とり

恐竜・怪鳥の伝説のとりのレビュー・感想・評価

恐竜・怪鳥の伝説(1977年製作の映画)
3.3
思ってたより悪くなかった。もっとひどいのを期待してたからある意味ガッカリ映画。
ドラマ部分がダルいのはこの手の映画のお約束だし、ウトウトしても問題ありません。なんなら早送りでも。私は絶対しませんけどね!

特撮部分はこれまでのノウハウがたっぷりある時代なので、かなり頑張ってます。
怪獣の大きさの見せ方もなかなかのものだし、ジュラシックパークの先駆け的なシーンも多々。窓の向こうに巨大生物らしき姿とかかなりいい線いってます。バックに巨大スクリーンを置いて演技するのはハリーハウゼンぽい。怪獣ジャンルを外すとヒッチコックのスクリーンプロセスの使い方は参考書レベルですね。

変にもったいぶることもなく惨殺の様子を見せてくれます。素直で好感度高い。
ただね~音楽のセンスがどうかしてる。楳図かずおバリにギャーッてなってるシーンで能天気なノリノリ曲だったり、意味不明な歌詞が乗ってたり。
おかげで渾身の特撮シーンが台無し。怖すぎる人のための配慮かな?
おばあさんの歌は雰囲気あったし、ボートでの使い方も上手かったから、やっぱりわざと外してきたか?

主演の渡瀬恒彦がめっちゃ若い!可愛らしい少年の面影すら残ってますがな。
この人を含め全登場人物のメッセージ性が皆無なんですよね。何がしたいのかまったくわからん。
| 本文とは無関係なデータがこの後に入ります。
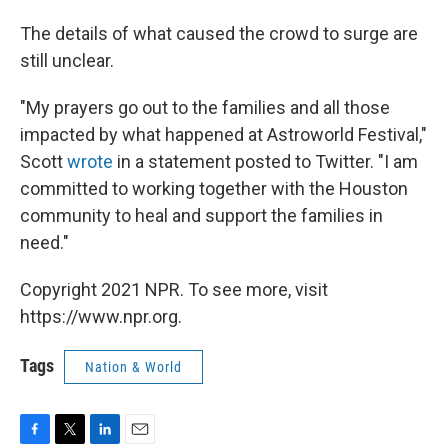
The details of what caused the crowd to surge are
still unclear.
"My prayers go out to the families and all those
impacted by what happened at Astroworld Festival,"
Scott
wrote
in a statement posted to Twitter. "I am
committed to working together with the Houston
community to heal and support the families in
need."
Copyright 2021 NPR. To see more, visit
https://www.npr.org.
Tags
Nation & World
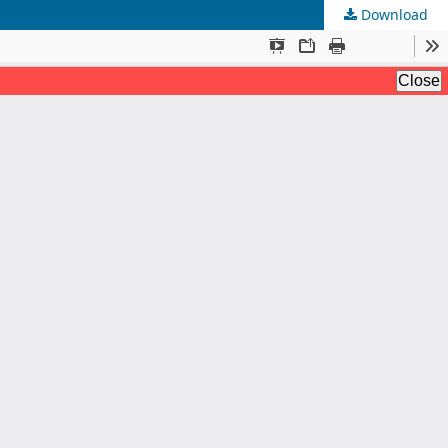
Download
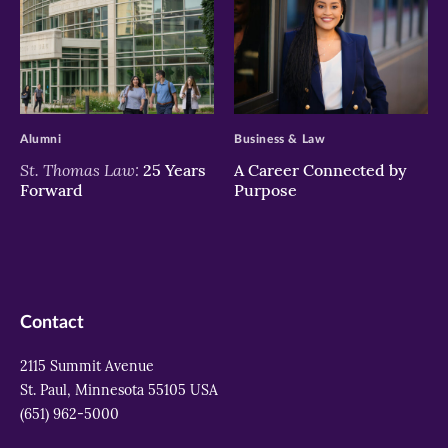
>
>
Alumni
Business & Law
St. Thomas Law:
25 Years
A Career Connected by
Forward
Purpose
Contact
2115 Summit Avenue
St. Paul, Minnesota 55105 USA
(651) 962-5000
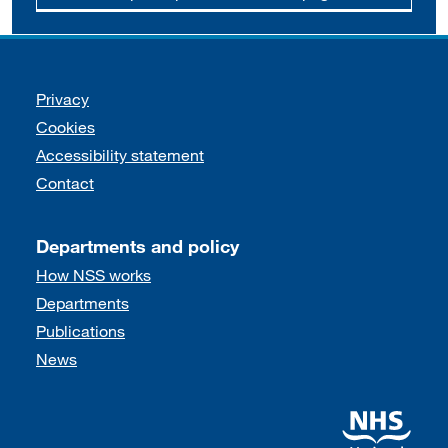
Support links
Privacy
Cookies
Accessibility statement
Contact
Departments and policy
How NSS works
Departments
Publications
News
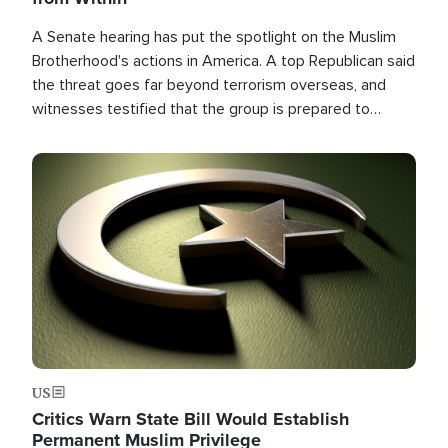
A Senate hearing has put the spotlight on the Muslim
Brotherhood's actions in America. A top Republican said
the threat goes far beyond terrorism overseas, and
witnesses testified that the group is prepared to
spend decades pursuing their campaign of influence in
the U.S.
Image
US
Critics Warn State Bill Would Establish
Permanent Muslim Privilege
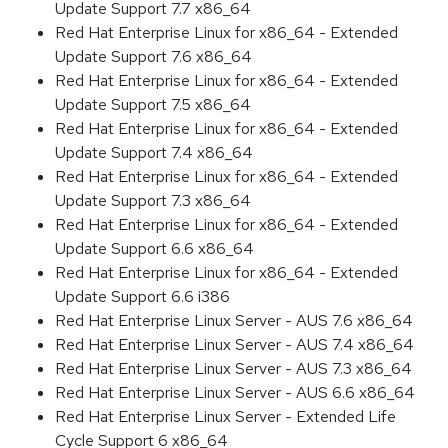
Update Support 7.7 x86_64
Red Hat Enterprise Linux for x86_64 - Extended
Update Support 7.6 x86_64
Red Hat Enterprise Linux for x86_64 - Extended
Update Support 7.5 x86_64
Red Hat Enterprise Linux for x86_64 - Extended
Update Support 7.4 x86_64
Red Hat Enterprise Linux for x86_64 - Extended
Update Support 7.3 x86_64
Red Hat Enterprise Linux for x86_64 - Extended
Update Support 6.6 x86_64
Red Hat Enterprise Linux for x86_64 - Extended
Update Support 6.6 i386
Red Hat Enterprise Linux Server - AUS 7.6 x86_64
Red Hat Enterprise Linux Server - AUS 7.4 x86_64
Red Hat Enterprise Linux Server - AUS 7.3 x86_64
Red Hat Enterprise Linux Server - AUS 6.6 x86_64
Red Hat Enterprise Linux Server - Extended Life
Cycle Support 6 x86_64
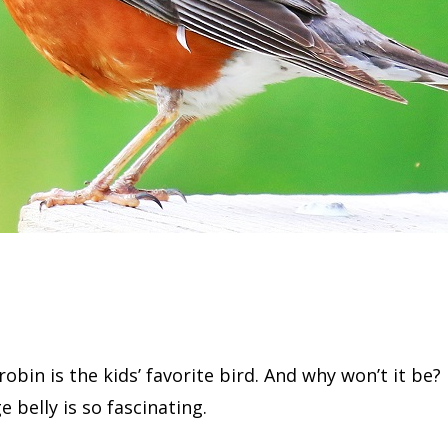
obin is the kids’ favorite bird. And why won’t it be? 
 belly is so fascinating.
作品のテーマも。
間(ま)の取り方も贅沢でゆったりのんびりしてて、なんともいい時代だな~。
あ、でも心配してくれてる彼女にいきなり往復ビンタをかまして黙らしちゃうのはわりと衝撃シーン。
セリフが舞台みたいにハキハキして聞き取りやすくて気持ちいいです。アフレコも多用してるのかな?今の邦画がいかに聞き取りづらいかよくわかる。マイク等の機材は圧倒的にいいのにね。

ラスト10分は言葉で表せないほどの気合い。怪獣の戦いやセットロケの特撮の見応え抜群。着ぐるみに逃げなかった勇気!
気候変動によって目覚めた彼らが再び滅びゆく物悲しさまで感じられます。
モンスターパニックもののクライマックスはこうでなくちゃ!
そこへきてモジモジくんたちの泣けるドラマ?コント?これがもう可笑しくて。演出がしつこい上に例の変な音楽。爆笑のうちに幕を閉じました。完全に観客置いてけぼりエンド。